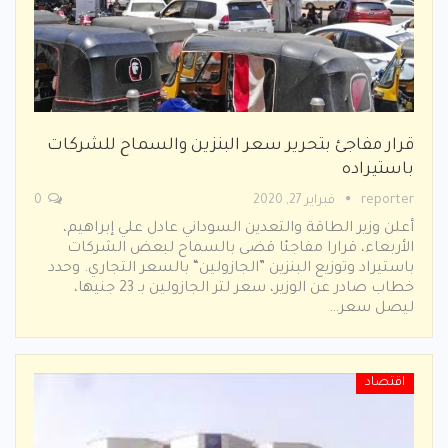
قرار مفاجئ بتحرير سعر البنزين والسماح للشركات
باستيراده
reporter
فبراير 27, 2020
0
أعلن وزير الطاقة والتعدين السوداني عادل علي إبراهيم،
الأربعاء، قرارا مفاجئا قضى بالسماح لبعض الشركات
باستيراد وتوزيع البنزين ”الجازولين“ بالسعر التجاري. وحدد
خطاب صادر عن الوزير، سعر لتر الجازولين بـ 23 جنيها،
ليصل سعر…
اقتصاد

*PROBLEM DESCRIPTION:*
Arrange the lines read from all the records as a JSON list of strings, one string per line, skipping blank lines. Leave the pictures out.

*EXPECTED ANSWER:*
[
  "قرار مفاجئ بتحرير سعر البنزين والسماح للشركات",
  "باستيراده",
  "reporter",
  "فبراير 27, 2020",
  "0",
  "أعلن وزير الطاقة والتعدين السوداني عادل علي إبراهيم،",
  "الأربعاء، قرارا مفاجئا قضى بالسماح لبعض الشركات",
  "باستيراد وتوزيع البنزين ”الجازولين“ بالسعر التجاري. وحدد",
  "خطاب صادر عن الوزير، سعر لتر الجازولين بـ 23 جنيها،",
  "ليصل سعر…",
  "اقتصاد"
]